Data records
--------------------------------------------------
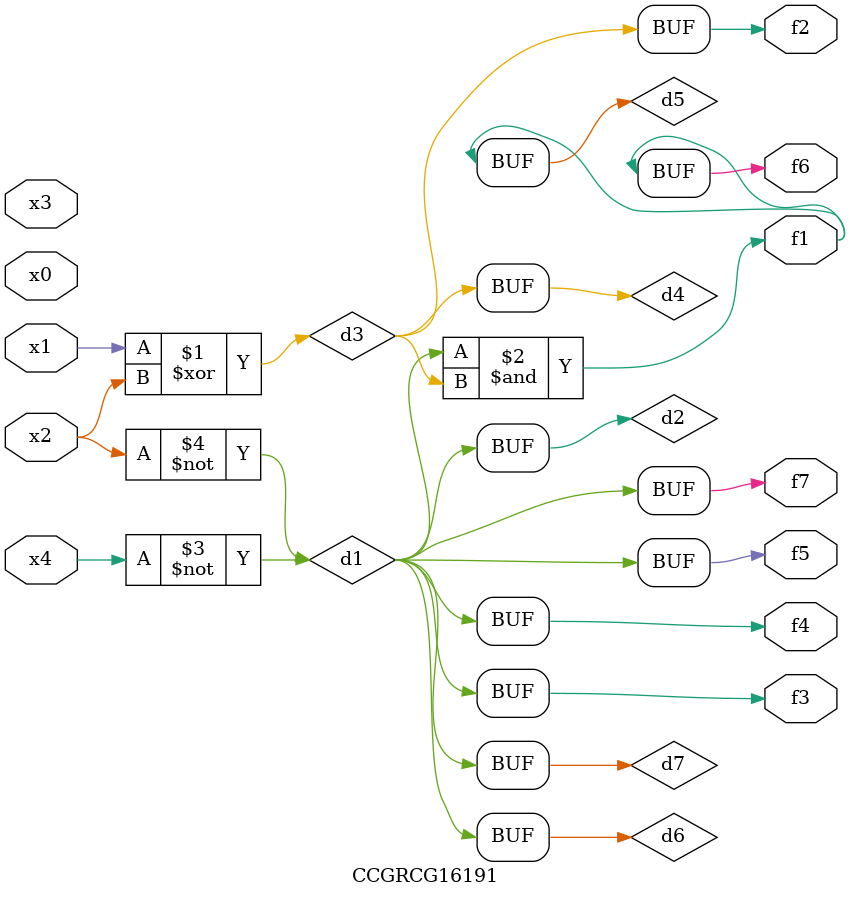
<source format=v>
module CCGRCG16191(
	input x0, x1, x2, x3, x4,
	output f1, f2, f3, f4, f5, f6, f7
);

	wire d1, d2, d3, d4, d5, d6, d7;

	not (d1, x4);
	not (d2, x2);
	xor (d3, x1, x2);
	buf (d4, d3);
	and (d5, d1, d3);
	buf (d6, d1, d2);
	buf (d7, d2);
	assign f1 = d5;
	assign f2 = d4;
	assign f3 = d7;
	assign f4 = d7;
	assign f5 = d7;
	assign f6 = d5;
	assign f7 = d7;
endmodule

</source>
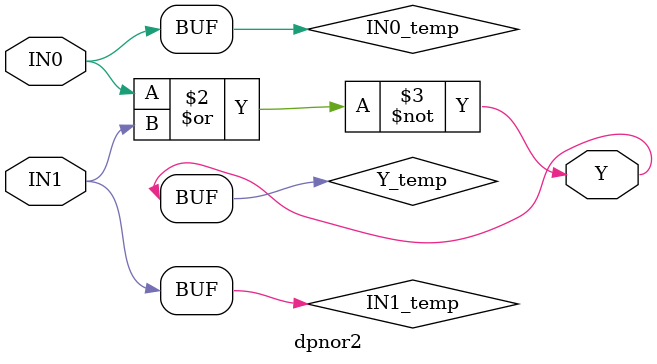
<source format=v>
module dpnor2(IN0,IN1,Y);
  parameter BIT = 0;
  parameter COLINST = "0";
  parameter GROUP = "dpath1";
  parameter
        d_IN0_r = 0,
        d_IN0_f = 0,
        d_IN1_r = 0,
        d_IN1_f = 0,
        d_Y_r = 1,
        d_Y_f = 1;
  input  IN0;
  input  IN1;
  output  Y;
  wire  IN0_temp;
  wire  IN1_temp;
  reg  Y_temp;
  assign #(d_IN0_r,d_IN0_f) IN0_temp = IN0;
  assign #(d_IN1_r,d_IN1_f) IN1_temp = IN1;
  assign #(d_Y_r,d_Y_f) Y = Y_temp;
  always
    @(IN0_temp or IN1_temp)
      Y_temp = ( ~ (IN0_temp | IN1_temp));
endmodule

</source>
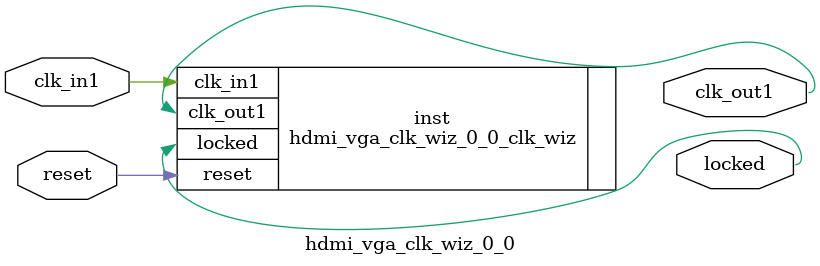
<source format=v>


`timescale 1ps/1ps

(* CORE_GENERATION_INFO = "hdmi_vga_clk_wiz_0_0,clk_wiz_v5_4_3_0,{component_name=hdmi_vga_clk_wiz_0_0,use_phase_alignment=true,use_min_o_jitter=false,use_max_i_jitter=false,use_dyn_phase_shift=false,use_inclk_switchover=false,use_dyn_reconfig=false,enable_axi=0,feedback_source=FDBK_AUTO,PRIMITIVE=PLL,num_out_clk=1,clkin1_period=8.000,clkin2_period=10.0,use_power_down=false,use_reset=true,use_locked=true,use_inclk_stopped=false,feedback_type=SINGLE,CLOCK_MGR_TYPE=NA,manual_override=false}" *)

module hdmi_vga_clk_wiz_0_0 
 (
  // Clock out ports
  output        clk_out1,
  // Status and control signals
  input         reset,
  output        locked,
 // Clock in ports
  input         clk_in1
 );

  hdmi_vga_clk_wiz_0_0_clk_wiz inst
  (
  // Clock out ports  
  .clk_out1(clk_out1),
  // Status and control signals               
  .reset(reset), 
  .locked(locked),
 // Clock in ports
  .clk_in1(clk_in1)
  );

endmodule

</source>
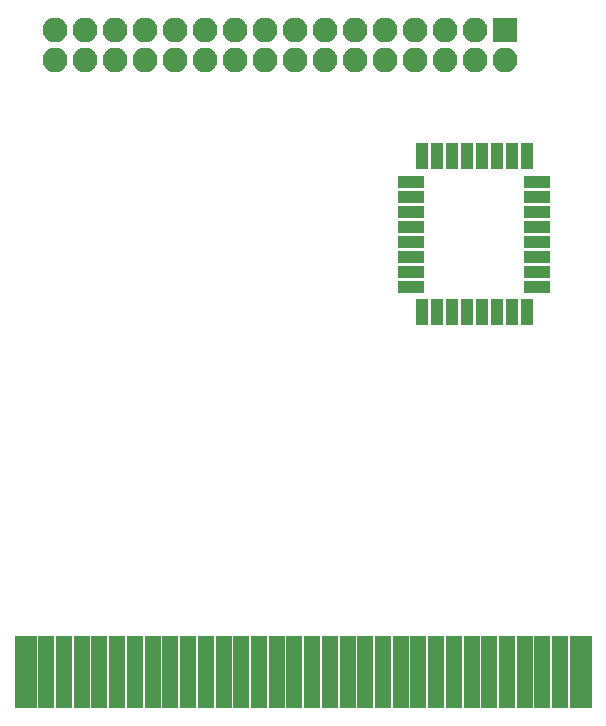
<source format=gts>
%TF.GenerationSoftware,KiCad,Pcbnew,4.0.6*%
%TF.CreationDate,2017-11-25T15:44:54+09:00*%
%TF.ProjectId,gb_rom_board,67625F726F6D5F626F6172642E6B6963,rev?*%
%TF.FileFunction,Soldermask,Top*%
%FSLAX46Y46*%
G04 Gerber Fmt 4.6, Leading zero omitted, Abs format (unit mm)*
G04 Created by KiCad (PCBNEW 4.0.6) date 11/25/17 15:44:54*
%MOMM*%
%LPD*%
G01*
G04 APERTURE LIST*
%ADD10C,0.100000*%
%ADD11R,1.100000X2.325000*%
%ADD12R,2.325000X1.100000*%
%ADD13R,2.100000X2.100000*%
%ADD14O,2.100000X2.100000*%
%ADD15R,1.900000X6.200000*%
%ADD16R,1.400000X6.200000*%
G04 APERTURE END LIST*
D10*
D11*
X152362000Y-85725900D03*
X151092000Y-85725900D03*
X149822000Y-85725900D03*
X148552000Y-85725900D03*
X153632000Y-85725900D03*
X154902000Y-85725900D03*
X156172000Y-85725900D03*
X157442000Y-85725900D03*
D12*
X147674500Y-87873400D03*
X147674500Y-89143400D03*
X147674500Y-90413400D03*
X147674500Y-91683400D03*
X147674500Y-92953400D03*
X147674500Y-94223400D03*
X147674500Y-95493400D03*
X147674500Y-96763400D03*
D11*
X148552000Y-98910900D03*
X149822000Y-98910900D03*
X151092000Y-98910900D03*
X152362000Y-98910900D03*
X153632000Y-98910900D03*
X154902000Y-98910900D03*
X156172000Y-98910900D03*
X157442000Y-98910900D03*
D12*
X158319500Y-96763400D03*
X158319500Y-95493400D03*
X158319500Y-94223400D03*
X158319500Y-92953400D03*
X158319500Y-91683400D03*
X158319500Y-90413400D03*
X158319500Y-89143400D03*
X158319500Y-87873400D03*
D13*
X155586000Y-75018900D03*
D14*
X155586000Y-77558900D03*
X153046000Y-75018900D03*
X153046000Y-77558900D03*
X150506000Y-75018900D03*
X150506000Y-77558900D03*
X147966000Y-75018900D03*
X147966000Y-77558900D03*
X145426000Y-75018900D03*
X145426000Y-77558900D03*
X142886000Y-75018900D03*
X142886000Y-77558900D03*
X140346000Y-75018900D03*
X140346000Y-77558900D03*
X137806000Y-75018900D03*
X137806000Y-77558900D03*
X135266000Y-75018900D03*
X135266000Y-77558900D03*
X132726000Y-75018900D03*
X132726000Y-77558900D03*
X130186000Y-75018900D03*
X130186000Y-77558900D03*
X127646000Y-75018900D03*
X127646000Y-77558900D03*
X125106000Y-75018900D03*
X125106000Y-77558900D03*
X122566000Y-75018900D03*
X122566000Y-77558900D03*
X120026000Y-75018900D03*
X120026000Y-77558900D03*
X117486000Y-75018900D03*
X117486000Y-77558900D03*
D15*
X115019000Y-129402000D03*
D16*
X116769000Y-129402000D03*
X118269000Y-129402000D03*
X119769000Y-129402000D03*
X121269000Y-129402000D03*
X122769000Y-129402000D03*
X124269000Y-129402000D03*
X125769000Y-129402000D03*
X127269000Y-129402000D03*
X128769000Y-129402000D03*
X130269000Y-129402000D03*
X131769000Y-129402000D03*
X133269000Y-129402000D03*
X134769000Y-129402000D03*
X136269000Y-129402000D03*
X137769000Y-129402000D03*
X139269000Y-129402000D03*
X140769000Y-129402000D03*
X142269000Y-129402000D03*
X143769000Y-129402000D03*
X145269000Y-129402000D03*
X146769000Y-129402000D03*
X148269000Y-129402000D03*
X149769000Y-129402000D03*
X151269000Y-129402000D03*
X152769000Y-129402000D03*
X154269000Y-129402000D03*
X155769000Y-129402000D03*
X157269000Y-129402000D03*
X158769000Y-129402000D03*
X160269000Y-129402000D03*
D15*
X162019000Y-129402000D03*
M02*

</source>
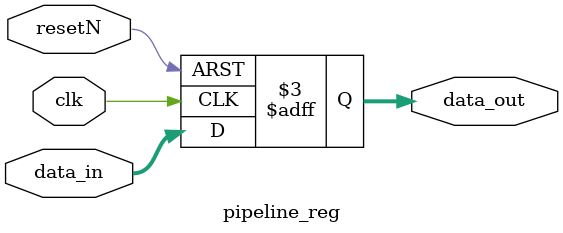
<source format=sv>



module pipeline_reg (
    clk, 
    resetN, 
    data_in,
    data_out 
);

parameter WIDTH = 8;

input   wire                clk;
input   wire                resetN;
input   wire    [WIDTH-1:0] data_in;
output  logic   [WIDTH-1:0] data_out;

always @(posedge clk or negedge resetN) begin 
    if (~resetN) 
        data_out <= '0;
    else 
        data_out <= data_in;
end 

endmodule
</source>
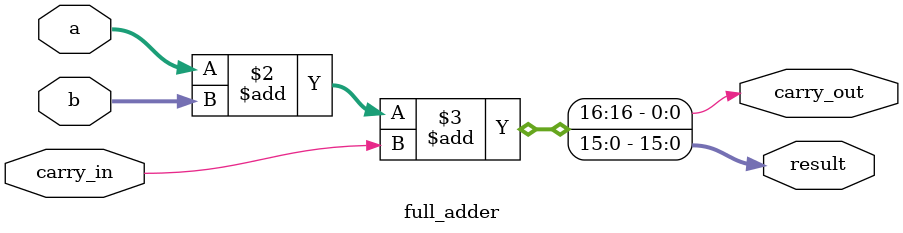
<source format=v>
module full_adder 
(
    input signed [15:0] a,
    input signed [15:0] b,
    input carry_in,
    output reg carry_out,
    output reg signed [15:0] result
);

    always @(a or b or carry_in) 
    begin
        {carry_out, result} = a + b + carry_in;
    end
endmodule
</source>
--------------------------------------------------
> _THE TASK_
The required output is a copy of each line in the records where the string "Status" occurs.

> _RESPONSE_
  // Status and control signals
  // Status and control signals               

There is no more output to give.